Comparisons are based on the average estimated value of homes in each community. For example, if you wanted to move to Fernie and replace your average appraised home in Creston worth $266,830, you would need to buy a home with an average appraised value of $569,308. Total property taxes would go from $2,799 in Creston to $3,978 in Fernie. If your house in Creston is worth twice the average estimated value of a house in town, you pay double the total property taxes. This formula is applied to all residential properties in British Columbia.

It should also be noted that of the 84 municipalities with lower property taxes in British Columbia, 72 of them do not pay the policing fee because they have fewer than 5,000 residents. According to the provincial mandate, any municipality with more than 5,000 inhabitants must pay 70% of the policing costs, while municipalities with less than 5,000 inhabitants do not pay the policing costs directly.

Instead, they pay a police fee, which hardly covers the cost. Conversely, populations of more than 15,000 inhabitants pay 90% of the policing costs. We can’t do much to change that, but we’re trying to do that by participating in discussions with the province through the Union of BC Municipalities. All this information is based on 2020 values, available in provincial local government statistics, and may go against the opinions sometimes expressed on social networks. What you see there is just that – opinions.

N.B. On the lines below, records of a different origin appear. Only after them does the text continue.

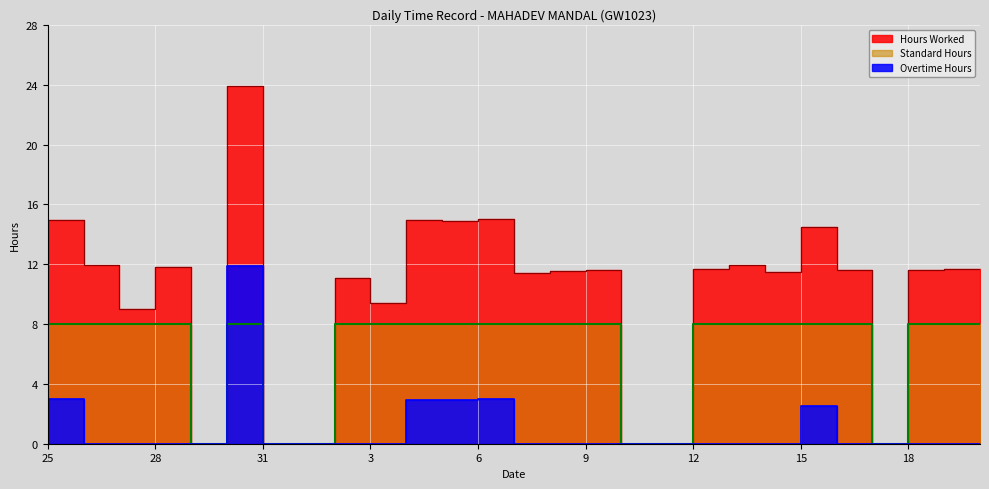

True or false: Hours Worked has more than 1 points higher than both neighbors.

True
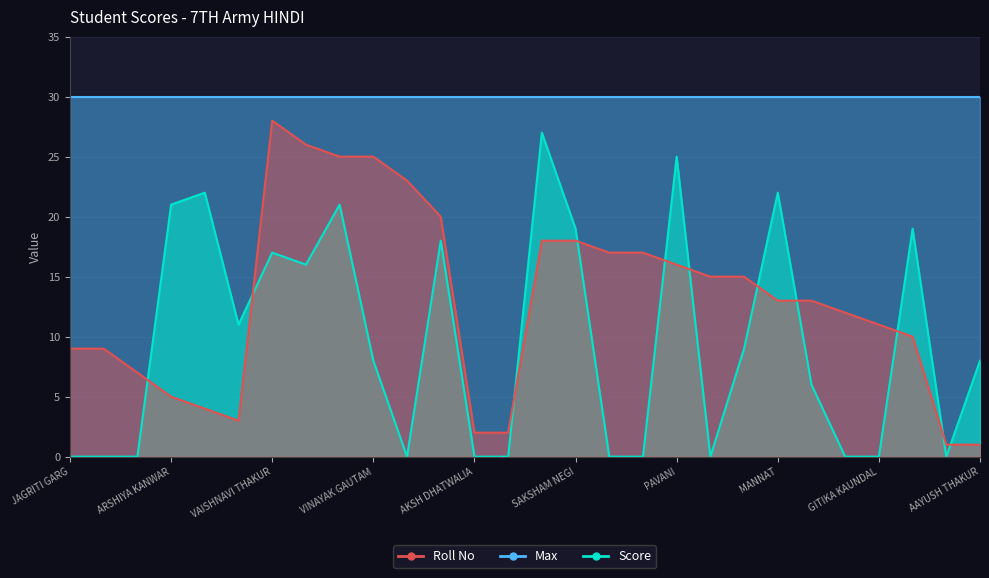

How many data points in Roll No are above 13?

13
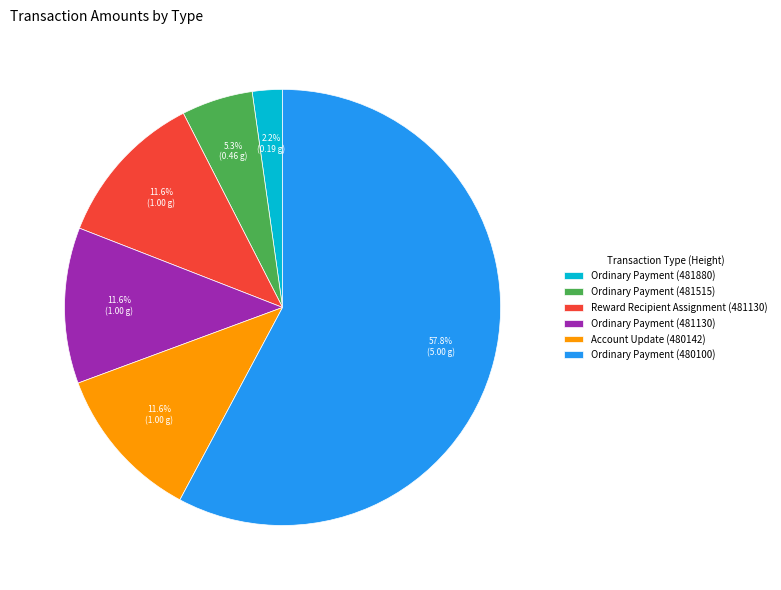

The Account Update (480142) slice represents 1% of the pie. True or false?

False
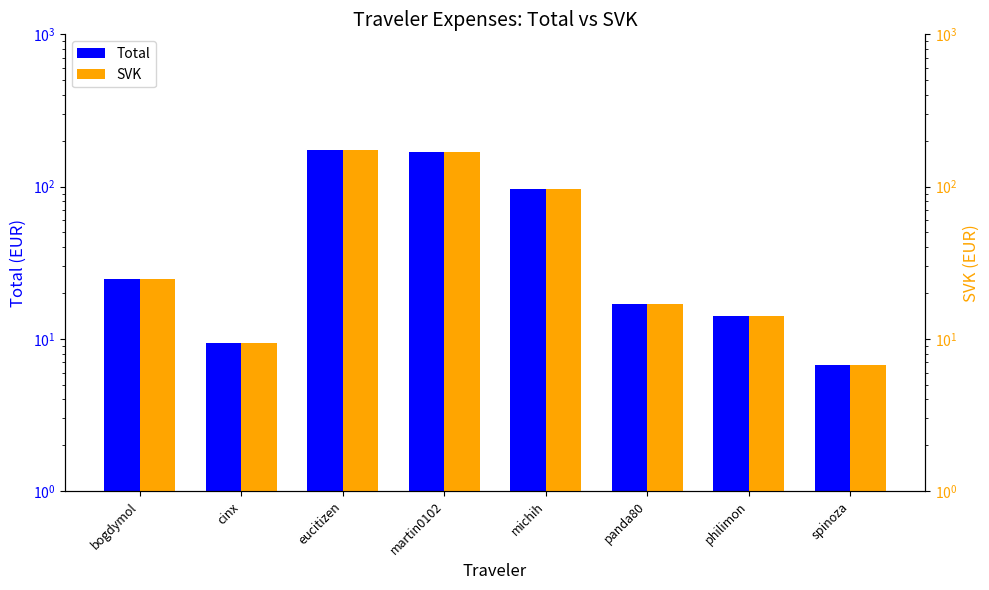

List the series in order of their peak value, highest first.

Total, SVK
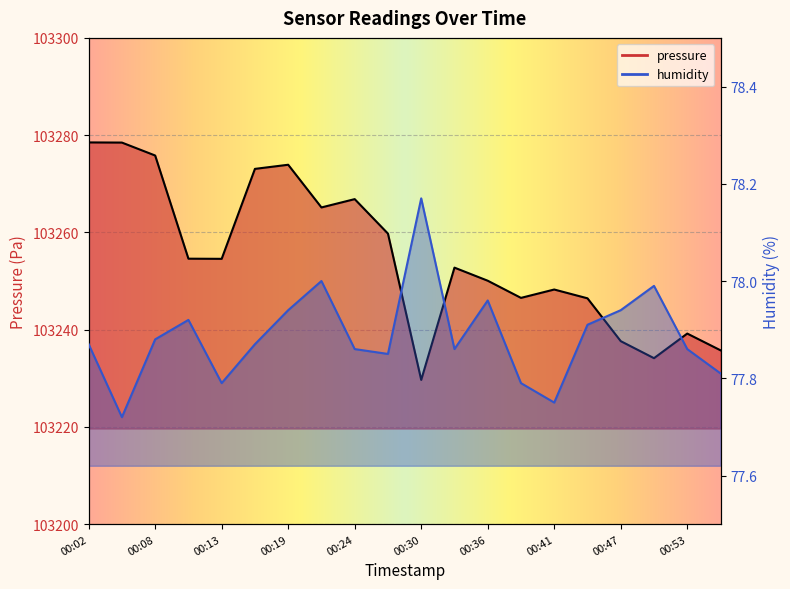

Reading right to left, transcribe all the data shown in this chart.

pressure: 00:55=103235.8	00:53=103239.2	00:50=103234.1	00:47=103237.6	00:44=103246.4	00:41=103248.2	00:39=103246.5	00:36=103250.1	00:33=103252.8	00:30=103229.7	00:27=103259.8	00:24=103266.8	00:22=103265.1	00:19=103273.9	00:16=103273.1	00:13=103254.6	00:10=103254.6	00:08=103275.8	00:05=103278.5	00:02=103278.5
humidity: 00:55=77.8	00:53=77.9	00:50=78.0	00:47=77.9	00:44=77.9	00:41=77.8	00:39=77.8	00:36=78.0	00:33=77.9	00:30=78.2	00:27=77.8	00:24=77.9	00:22=78.0	00:19=77.9	00:16=77.9	00:13=77.8	00:10=77.9	00:08=77.9	00:05=77.7	00:02=77.9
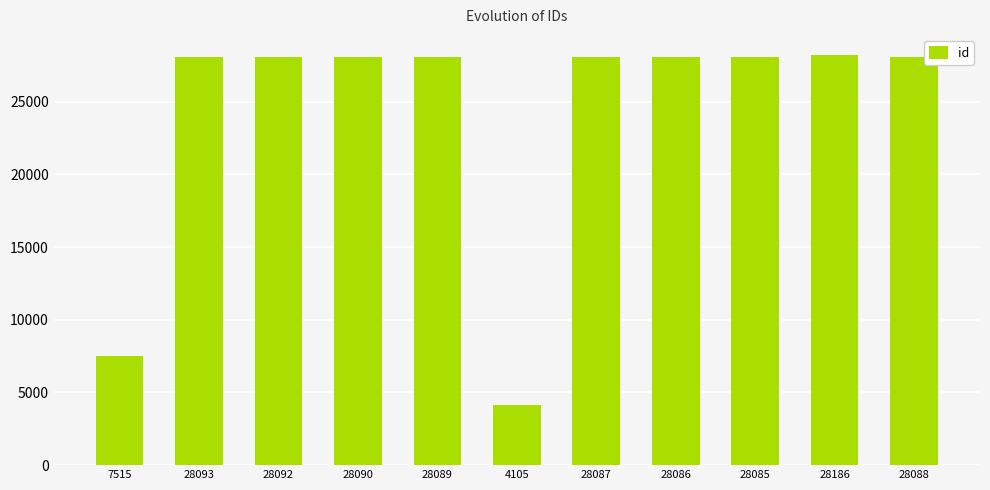

Where is the data nearest to the value 16145?

7515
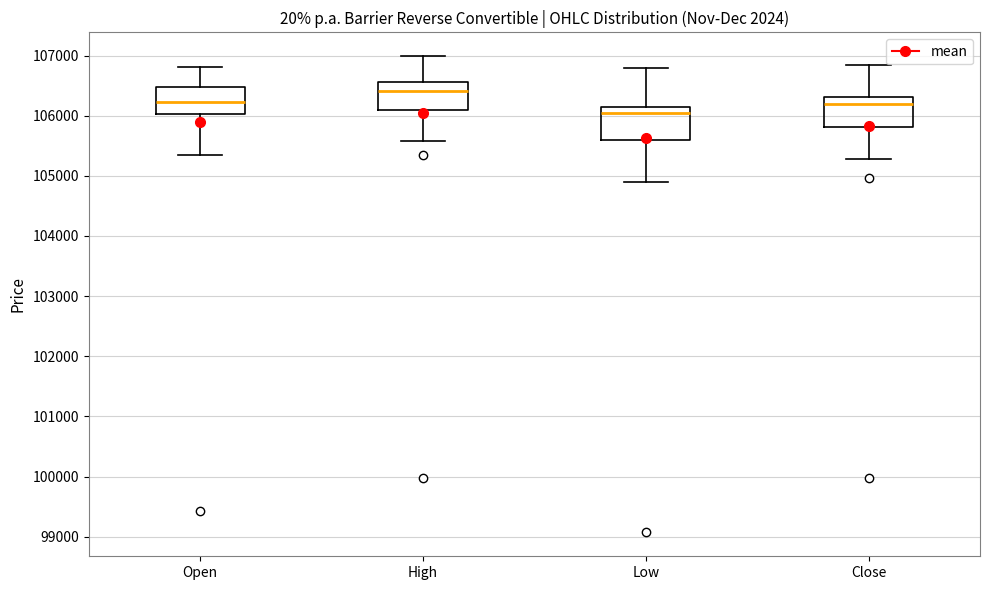

Reading left to right, transcribe this box plot: for each box, give where its median line is, the range the box spans, and where its two whiskers end, as read against the y-axis. The values are not printed on the chart, so give them approximately, as read against the axis.

Open: median 106200, box 106000 to 106500, whiskers 105300 to 106800
High: median 106400, box 106100 to 106600, whiskers 105600 to 107000
Low: median 106000, box 105600 to 106100, whiskers 104900 to 106800
Close: median 106200, box 105800 to 106300, whiskers 105300 to 106800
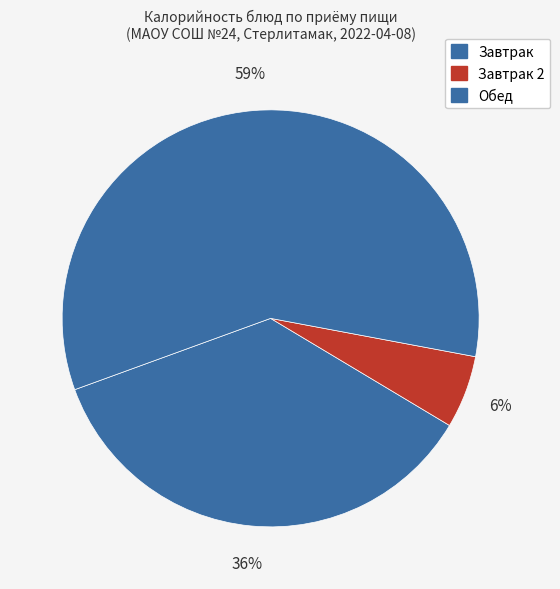

How many segments does this pie chart have?

3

I have attended many budget meetings over the past three years and have also witnessed the careful planning that goes into preparing the five-year financial plans. The staff do a great job making sure there is money to fund all city operations, as well as effective capital planning.

A small portion of property taxes are set aside to fund larger projects and address aging infrastructure needs so that we don’t have to try to catch up in subsequent years to fund these items. For example, we have reserves for items such as public works equipment, fire equipment, green initiatives, waste water treatment equipment replacement and many others. There’s over $10 million in our reserves, and of course that’s to cushion the blow of big spending to replace the infrastructure that we know is on the horizon.

City of Creston staff are continually looking for grant opportunities to help keep taxes and fees lower than they otherwise would have been. Some larger grants we have received recently are $7.3 million for wastewater treatment plant upgrades and $7.8 million in grants for upgrading our water treatment system. ‘water. Together, the many small grants also received amounted to millions. All this contributes greatly to reducing our costs.

When you enjoy a glass of fresh water, when you flush the toilet, when you see the storm water disappearing, when you consider that we have adequate police and fire protection, when you see new sidewalks, new roadways and the many other services offered by the city, two things need to be clear. You get what you pay taxes for, and your council and staff aren’t just planning for today, they’re planning for tomorrow!